The compact crossover utility vehicle, which is said to be an aspect of a contemporary “people’s car” project, was confirmed by Michael Jost, the firm’s strategy product head, last month. The new vehicle is expected to be available on the market by 2024 at the latest, and possibly as early as 2023.
What is it?
The new cheaper electric car will be a 5-seater vehicle with a raised ride height, in addition to exterior dimensions akin to those in the combustion-engined T-Roc. It forms part of the company’s upcoming series of I.D battery powered models which will begin with next year’s launch of the new Neo hatchback.
Herbert Diess, the chairman of Volkswagen, has previously indicated that the price for the new vehicle could be as low as £17,500 in the United Kingdom, or €20,000 elsewhere in Europe. That price point was also confirmed by Jost, who added that Volkswagen is responsible for the creation of electric vehicles that are fully networked and beautifully designed, as well as being great fun to actually drive.
Plans for the future
The cheaper pricing for the fifth I.D model following the Nero, and the Crozz, Vizion and Buzz production versions, is a vital part of the company’s broader plans to create a new, modern people’s car that is electric-powered in a bid to replicate the success of the first Beetle and the subsequent Golf.
Diess, who is the architect of the electric car strategy at Volkswagen, stated just recently that engineers were already hard at work on a new vehicle intended to go on sale at 50 percent less the price of the Tesla Model 3, and while he did not put a name to the new electric crossover, he did strongly imply that it would be available to purchase for consumers within the next four years. The idea is to create a new electric vehicle that has classless design appeal, as well as a large amount of interior space, while having a compact footprint. It’s hoped it will be affordable enough for it to appeal to a large array of those who already buy other cars in the company’s existing markets.
The MEB models
As with the other I.D models, the car is based on the firm’s new Modularen Electrik Baukasten (MEB) modular electric architecture platform, which has a front-mounted electric motor working with a battery that has enough capacity to offer a range that goes far beyond the 186 miles claimed by the e-Golf today.

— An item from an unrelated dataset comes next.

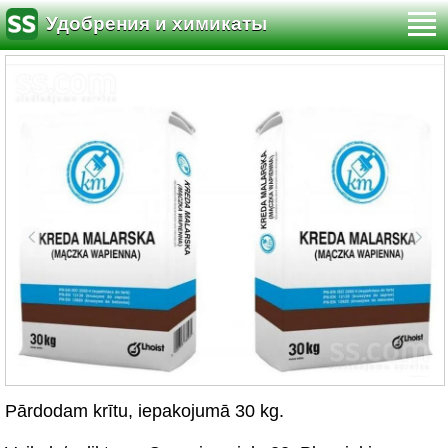
Удобрения и химикаты
Pārdodam krītu, iepakojumā 30 kg.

It is likely to be offered only in front-wheel drive to keep the price down, with a number of connectivity choices offered in the form of optional equipment. Production is to take place at the firm’s German manufacturing plant in Emden, meaning that the company will have installed capacity for more than a million electric cars by 2022. There is as yet no indication whether other factories will produce the new I.D model. 27 MEB-based models are intended to be launched by the four company brands – Volkswagen, Skoda, Seat and Audi – by 2025.